A shameful way to ‘support the troops’

The 2,600 members of the Minnesota National Guard recently ended a 22-month tour of duty in Iraq, the longest deployment of any ground-combat unit in the Armed Forces. Many of its members returned home, looking forward to using education benefits under the GI bill.

For example, John Hobot, a platoon leader, said, “I would assume, and I would hope, that when I get back from a deployment of 22 months, my senior leadership in Washington, the leadership that extended us in the first place, would take care of us once we got home.”

It’s not working that way. The Guard troops have been told that in order to be eligible for the education benefits they expect, they had to serve 730 days in Iraq. They served 729.

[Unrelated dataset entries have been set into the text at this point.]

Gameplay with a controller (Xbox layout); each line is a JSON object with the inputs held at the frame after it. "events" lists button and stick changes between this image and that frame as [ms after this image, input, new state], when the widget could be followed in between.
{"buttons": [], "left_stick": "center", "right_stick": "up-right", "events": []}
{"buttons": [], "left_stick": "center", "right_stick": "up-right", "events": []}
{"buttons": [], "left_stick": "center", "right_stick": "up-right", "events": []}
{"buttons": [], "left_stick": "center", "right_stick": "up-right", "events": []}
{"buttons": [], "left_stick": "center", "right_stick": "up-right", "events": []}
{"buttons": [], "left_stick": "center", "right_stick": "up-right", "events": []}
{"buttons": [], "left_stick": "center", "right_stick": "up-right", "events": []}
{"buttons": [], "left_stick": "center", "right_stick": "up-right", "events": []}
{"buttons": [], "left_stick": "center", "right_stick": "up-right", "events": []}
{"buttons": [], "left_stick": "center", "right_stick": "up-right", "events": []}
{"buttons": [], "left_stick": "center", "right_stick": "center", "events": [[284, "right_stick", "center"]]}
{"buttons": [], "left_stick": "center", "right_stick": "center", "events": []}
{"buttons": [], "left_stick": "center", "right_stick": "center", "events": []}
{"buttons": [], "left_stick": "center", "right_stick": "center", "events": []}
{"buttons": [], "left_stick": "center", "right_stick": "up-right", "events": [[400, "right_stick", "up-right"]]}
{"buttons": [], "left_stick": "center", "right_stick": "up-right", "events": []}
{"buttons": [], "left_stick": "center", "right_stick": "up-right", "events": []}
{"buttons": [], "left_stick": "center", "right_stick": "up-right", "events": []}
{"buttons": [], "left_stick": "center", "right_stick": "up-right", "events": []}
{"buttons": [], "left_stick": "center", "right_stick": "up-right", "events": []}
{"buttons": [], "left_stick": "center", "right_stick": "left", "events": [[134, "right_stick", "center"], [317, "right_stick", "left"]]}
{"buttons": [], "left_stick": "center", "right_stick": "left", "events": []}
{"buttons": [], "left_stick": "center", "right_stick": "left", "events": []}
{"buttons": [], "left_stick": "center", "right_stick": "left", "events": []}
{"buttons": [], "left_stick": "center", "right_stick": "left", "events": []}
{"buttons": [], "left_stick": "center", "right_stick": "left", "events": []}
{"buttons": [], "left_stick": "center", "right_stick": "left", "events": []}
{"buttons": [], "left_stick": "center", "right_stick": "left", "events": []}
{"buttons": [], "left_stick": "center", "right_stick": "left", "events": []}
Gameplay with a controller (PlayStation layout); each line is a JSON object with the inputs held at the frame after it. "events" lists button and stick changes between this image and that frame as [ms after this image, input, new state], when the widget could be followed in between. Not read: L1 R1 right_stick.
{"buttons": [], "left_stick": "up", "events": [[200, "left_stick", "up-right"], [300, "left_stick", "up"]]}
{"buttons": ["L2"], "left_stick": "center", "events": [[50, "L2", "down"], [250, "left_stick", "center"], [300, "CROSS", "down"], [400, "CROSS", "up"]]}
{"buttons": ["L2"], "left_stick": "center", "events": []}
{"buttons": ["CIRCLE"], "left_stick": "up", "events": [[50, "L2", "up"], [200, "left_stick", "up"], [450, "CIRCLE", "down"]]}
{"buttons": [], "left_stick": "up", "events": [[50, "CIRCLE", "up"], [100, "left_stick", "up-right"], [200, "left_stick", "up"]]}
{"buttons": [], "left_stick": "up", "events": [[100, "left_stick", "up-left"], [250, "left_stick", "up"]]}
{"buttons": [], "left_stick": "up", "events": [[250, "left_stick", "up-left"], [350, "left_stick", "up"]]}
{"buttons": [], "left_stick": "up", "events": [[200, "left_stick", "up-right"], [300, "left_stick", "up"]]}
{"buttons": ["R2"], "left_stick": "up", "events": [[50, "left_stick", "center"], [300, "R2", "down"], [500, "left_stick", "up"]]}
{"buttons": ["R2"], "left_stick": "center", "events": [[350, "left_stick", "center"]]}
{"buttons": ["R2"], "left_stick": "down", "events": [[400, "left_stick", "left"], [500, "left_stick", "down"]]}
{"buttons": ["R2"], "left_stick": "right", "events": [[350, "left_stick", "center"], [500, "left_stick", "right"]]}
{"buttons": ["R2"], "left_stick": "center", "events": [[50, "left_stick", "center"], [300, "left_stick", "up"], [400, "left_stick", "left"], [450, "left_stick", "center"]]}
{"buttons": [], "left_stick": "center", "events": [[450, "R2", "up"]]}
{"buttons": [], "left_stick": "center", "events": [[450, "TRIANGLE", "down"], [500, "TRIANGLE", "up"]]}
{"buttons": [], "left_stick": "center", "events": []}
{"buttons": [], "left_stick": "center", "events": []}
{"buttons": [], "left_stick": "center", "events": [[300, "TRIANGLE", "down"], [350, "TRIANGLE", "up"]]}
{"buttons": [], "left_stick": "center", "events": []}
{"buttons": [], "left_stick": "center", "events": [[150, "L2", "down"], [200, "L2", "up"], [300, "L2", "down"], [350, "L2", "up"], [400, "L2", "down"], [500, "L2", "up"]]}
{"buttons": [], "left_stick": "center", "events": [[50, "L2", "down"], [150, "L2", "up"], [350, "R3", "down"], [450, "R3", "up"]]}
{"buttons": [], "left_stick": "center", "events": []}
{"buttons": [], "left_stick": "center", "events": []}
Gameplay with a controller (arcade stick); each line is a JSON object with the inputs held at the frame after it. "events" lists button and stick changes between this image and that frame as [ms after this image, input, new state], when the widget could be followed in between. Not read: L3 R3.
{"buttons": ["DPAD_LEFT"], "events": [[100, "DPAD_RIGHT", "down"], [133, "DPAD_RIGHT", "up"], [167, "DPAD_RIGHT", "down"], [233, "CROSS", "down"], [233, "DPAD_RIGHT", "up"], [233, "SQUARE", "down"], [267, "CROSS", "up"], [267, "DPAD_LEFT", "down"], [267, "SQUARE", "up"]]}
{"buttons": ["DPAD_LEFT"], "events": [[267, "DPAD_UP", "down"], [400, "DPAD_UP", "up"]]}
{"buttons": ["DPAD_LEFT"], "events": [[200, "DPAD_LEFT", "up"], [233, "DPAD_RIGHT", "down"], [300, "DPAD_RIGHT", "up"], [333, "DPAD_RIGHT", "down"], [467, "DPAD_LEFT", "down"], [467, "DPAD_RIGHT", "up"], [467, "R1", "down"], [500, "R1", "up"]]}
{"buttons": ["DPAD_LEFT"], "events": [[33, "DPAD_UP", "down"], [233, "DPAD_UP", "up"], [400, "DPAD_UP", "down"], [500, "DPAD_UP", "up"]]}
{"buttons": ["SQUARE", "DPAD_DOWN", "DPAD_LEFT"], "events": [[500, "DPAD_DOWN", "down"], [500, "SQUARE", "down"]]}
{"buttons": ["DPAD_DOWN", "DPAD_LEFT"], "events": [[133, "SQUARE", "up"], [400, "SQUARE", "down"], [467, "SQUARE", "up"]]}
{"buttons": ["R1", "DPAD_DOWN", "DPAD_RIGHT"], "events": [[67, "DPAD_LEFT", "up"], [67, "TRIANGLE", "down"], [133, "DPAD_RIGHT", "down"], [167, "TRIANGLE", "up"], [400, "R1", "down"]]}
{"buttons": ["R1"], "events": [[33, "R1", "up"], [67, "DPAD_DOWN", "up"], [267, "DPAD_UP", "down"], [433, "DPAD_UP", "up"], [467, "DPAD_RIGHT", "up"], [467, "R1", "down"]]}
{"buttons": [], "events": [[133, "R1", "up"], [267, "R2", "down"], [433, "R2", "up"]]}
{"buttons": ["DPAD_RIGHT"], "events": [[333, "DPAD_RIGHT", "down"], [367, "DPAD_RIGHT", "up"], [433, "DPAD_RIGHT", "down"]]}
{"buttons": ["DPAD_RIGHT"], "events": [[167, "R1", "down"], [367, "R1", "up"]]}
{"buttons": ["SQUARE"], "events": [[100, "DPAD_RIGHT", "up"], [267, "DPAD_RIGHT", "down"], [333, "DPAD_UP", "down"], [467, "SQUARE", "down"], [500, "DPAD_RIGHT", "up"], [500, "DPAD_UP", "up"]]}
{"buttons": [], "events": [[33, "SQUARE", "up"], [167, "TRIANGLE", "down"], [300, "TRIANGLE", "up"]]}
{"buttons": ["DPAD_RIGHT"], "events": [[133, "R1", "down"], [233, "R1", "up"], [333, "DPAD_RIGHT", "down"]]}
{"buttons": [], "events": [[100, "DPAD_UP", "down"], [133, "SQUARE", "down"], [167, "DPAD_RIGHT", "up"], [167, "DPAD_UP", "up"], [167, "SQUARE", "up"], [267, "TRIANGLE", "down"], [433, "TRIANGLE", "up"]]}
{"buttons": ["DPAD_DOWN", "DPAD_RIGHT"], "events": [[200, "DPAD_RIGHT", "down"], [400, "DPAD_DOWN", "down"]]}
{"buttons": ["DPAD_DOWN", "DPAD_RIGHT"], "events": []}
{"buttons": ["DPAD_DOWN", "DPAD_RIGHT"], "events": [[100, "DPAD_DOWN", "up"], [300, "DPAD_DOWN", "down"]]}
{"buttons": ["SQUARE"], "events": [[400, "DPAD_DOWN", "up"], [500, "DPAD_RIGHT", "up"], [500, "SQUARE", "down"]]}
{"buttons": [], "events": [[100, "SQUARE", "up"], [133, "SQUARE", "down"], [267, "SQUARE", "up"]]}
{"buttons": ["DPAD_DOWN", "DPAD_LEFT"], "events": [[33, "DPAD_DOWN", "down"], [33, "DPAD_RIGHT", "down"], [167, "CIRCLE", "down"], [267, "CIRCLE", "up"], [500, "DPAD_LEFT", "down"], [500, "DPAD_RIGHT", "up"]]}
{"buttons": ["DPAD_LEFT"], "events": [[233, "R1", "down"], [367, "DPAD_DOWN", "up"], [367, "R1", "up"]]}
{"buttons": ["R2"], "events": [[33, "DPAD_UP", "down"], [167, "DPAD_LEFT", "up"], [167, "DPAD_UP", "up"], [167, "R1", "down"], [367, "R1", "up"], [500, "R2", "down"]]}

Nearly half the members of one of the longest serving U.S. military units in Iraq are not eligible for a more generous military educational benefit, with some falling one day short of eligibility. […]

All 2,600 of the soldiers, who returned this year from Iraq, are eligible for money for school under the GI Bill. But nearly half discovered they weren’t eligible for a more generous package of benefits available to other soldiers.

Minnesota’s congressional delegation is apoplectic, and the Army has vowed to look into the matter, but the troops are understandably suspicious that they were deliberately brought home after 729 days so the Pentagon could deny them the better GI Bill benefits.

1st Lt. Jon Anderson said he never expected to come home to this: A government refusing to pay education benefits he says he should have earned under the GI bill.

“It’s pretty much a slap in the face,” Anderson said. “I think it was a scheme to save money, personally. I think it was a leadership failure by the senior Washington leadership… once again failing the soldiers.”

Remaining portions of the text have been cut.